Kenya secured more than $2 billion in financial commitments from Japanese investors during President William Ruto’s visit to Tokyo this week, officials said.
Most of the investments will fund infrastructure and energy projects across the country, turning it away from Chinese investment that has historically helped fund these sectors. China’s struggling economy has dried up its financing in Kenya in recent years, and Nairobi is struggling to repay the debt Beijing has left behind.
Japan sees Kenya as EV production hub
With Kenya heavily reliant on expensive oil imports, electric vehicles are becoming a more popular option in the country. The total number of EVs in the country remains small, according to the Japan External Trade Organisation , but the last two years have seen several startups focusing on electric bus production that could address the problem of one of its most popular, yet highly polluting forms of public transportation — private minibuses.

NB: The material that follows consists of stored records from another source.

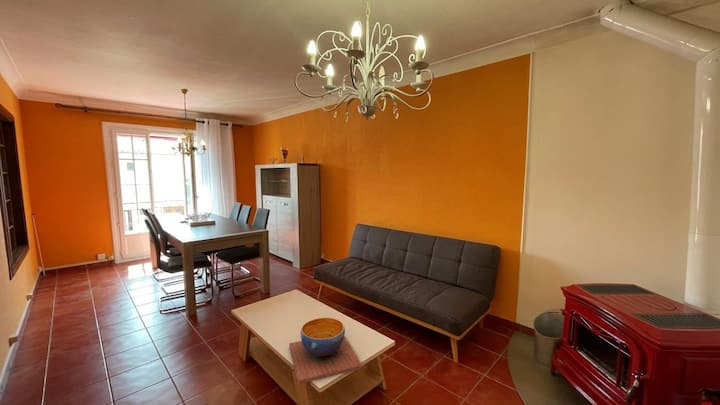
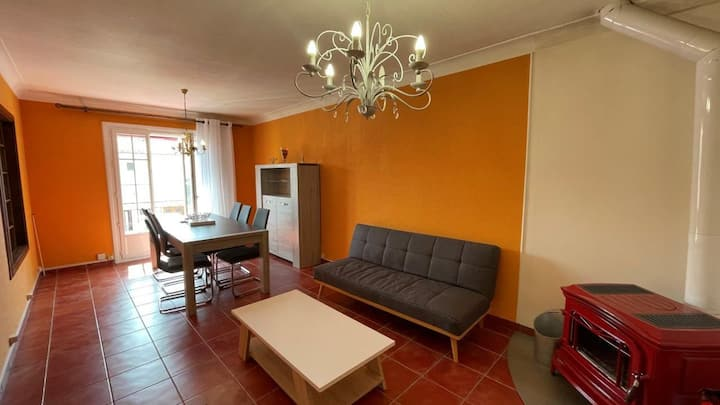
- decorative bowl [288,317,363,385]
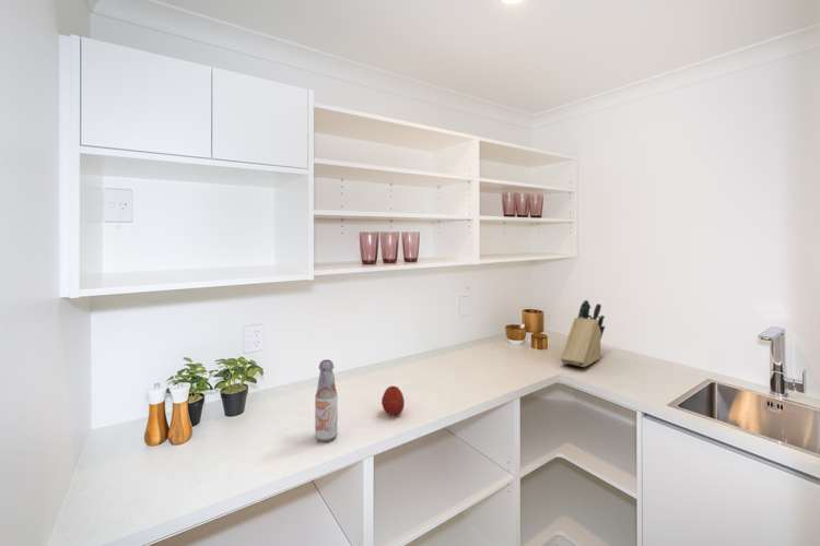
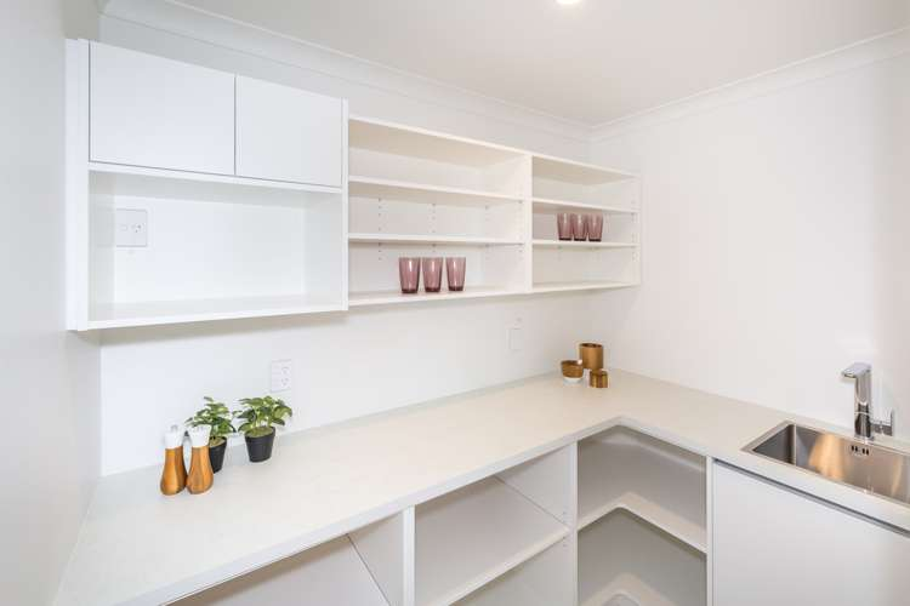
- apple [380,384,406,416]
- knife block [560,299,606,368]
- bottle [314,358,339,442]
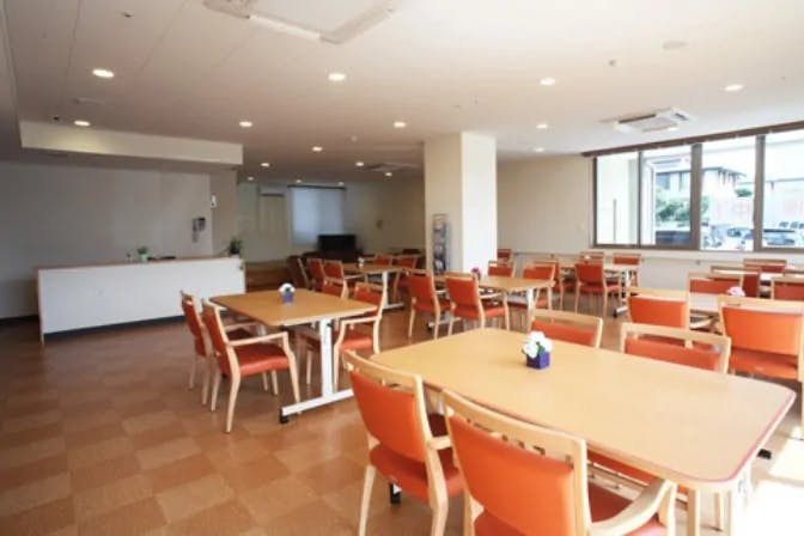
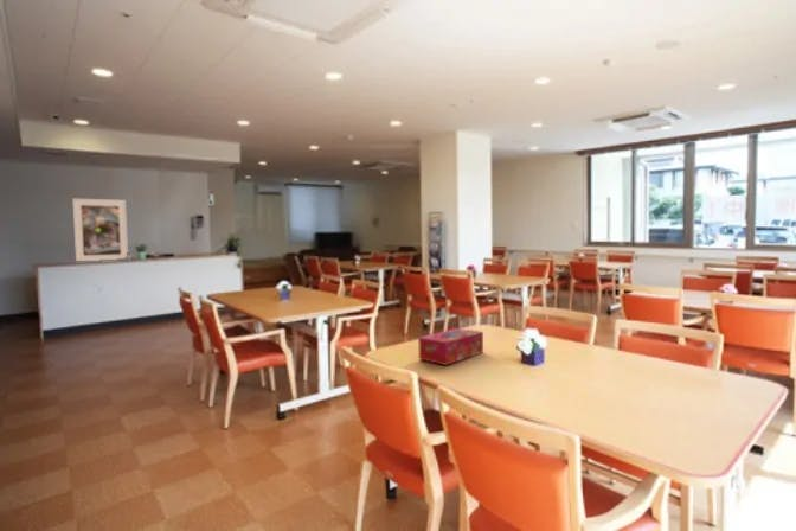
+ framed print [71,198,129,262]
+ tissue box [417,327,484,366]
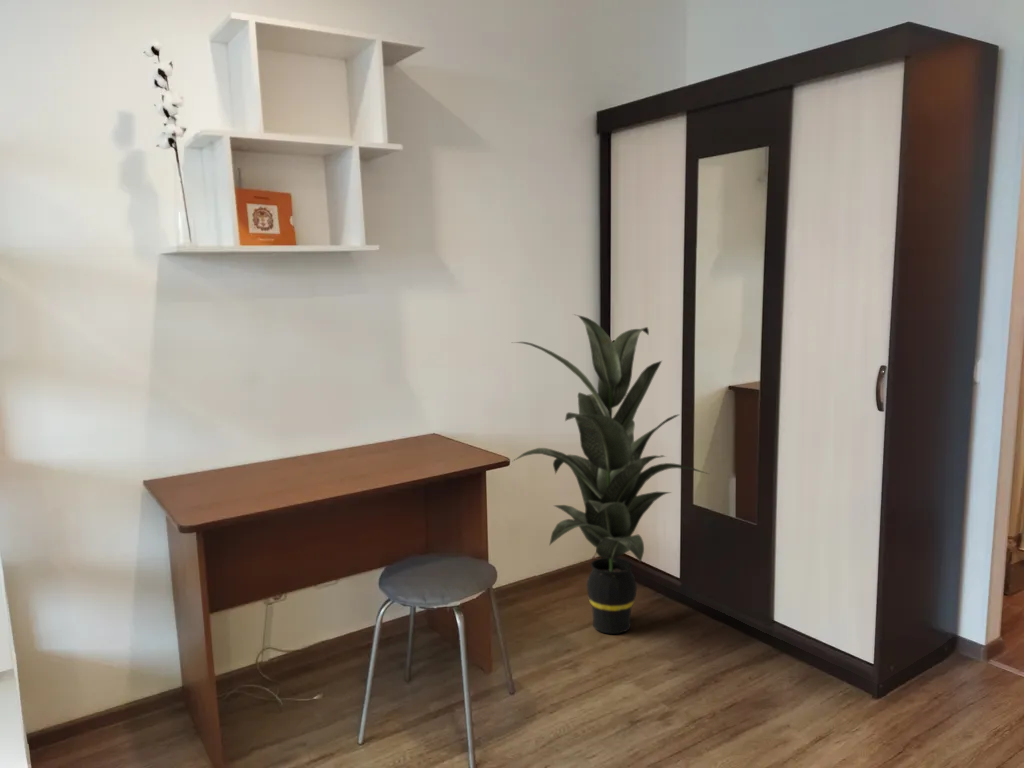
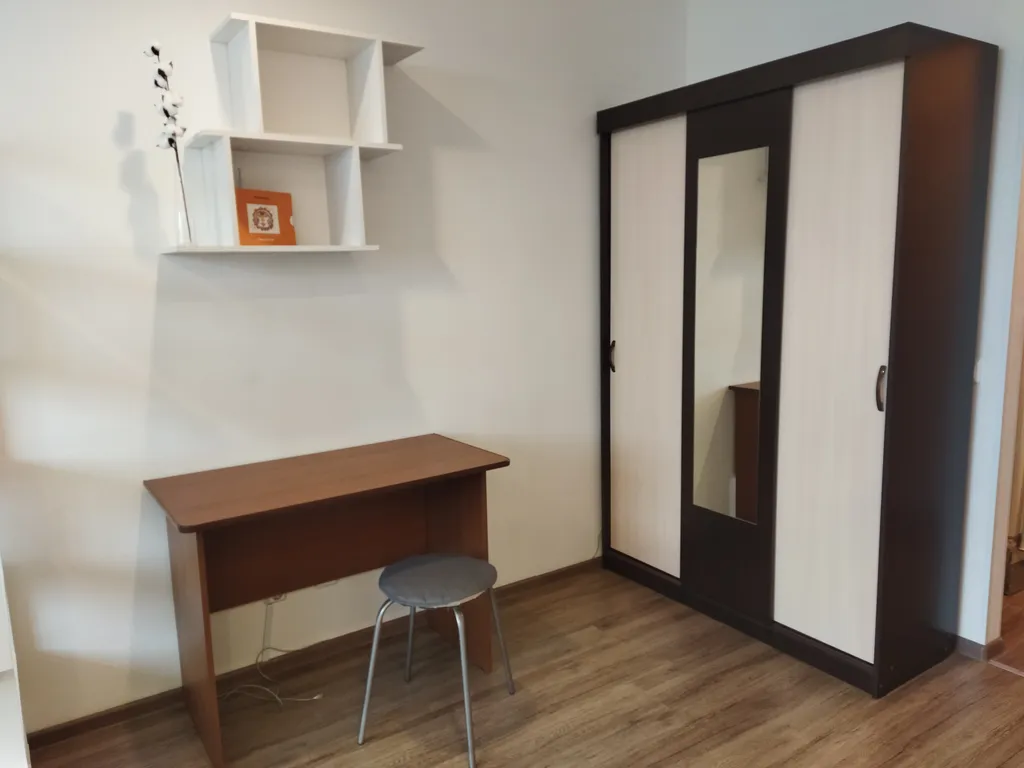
- indoor plant [512,313,710,635]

Kenya, like other African governments, is also hoping to replace the high number of used vehicles in the country with new, locally-produced cars, according to African Business Partners, a Japanese advisory firm. Japan’s deal with Ruto devotes $470 million to EV production and geothermal initiatives, according to Zawya finance news, with Toyota investing another $5 million into vehicle manufacturing.
Chinese investment is devaluing Kenya’s currency
Chinese investment has helped Kenya’s economy grow, but it has not translated to local cash flow, one economist told the Kenyans newspaper. “Money never arrives in Kenya,” he said, because both the financier and contractor for infrastructure projects are Chinese, so the investment never directly involves local businesses. Still, Kenya ultimately must pay the loan after the maturity period, which requires Nairobi to buy more dollars because of its already shallow foreign reserves, devaluing the Kenyan shilling. The devaluation means it is becoming more expensive to pay off foreign debt, according to the China Global South Project.
China risks losing global influence as Belt and Road initiative buckles
Many of Beijing’s Belt and Road Infrastructure (BRI) projects have failed to earn the returns analysts predicted, leaving several underdeveloped countries in a “debt trap.” But this predatory lender scheme is reminiscent of when Western multinational corporations sought to collect on bad debts throughout the 20th century, antagonizing much of the Global South, according to Foreign Affairs. “Beijing risks alienating the very countries it set out to woo,” the magazine wrote. This debt is also putting strain on lenders, notably the International Monetary Fund, as developing countries ask for money to repay Chinese debt. Rather than dissuading these nations from accepting Chinese loans, Western lenders should play a more active role in BRI deals to ensure transparency and prevent the IMF from having to step in, Foreign Affairs argued.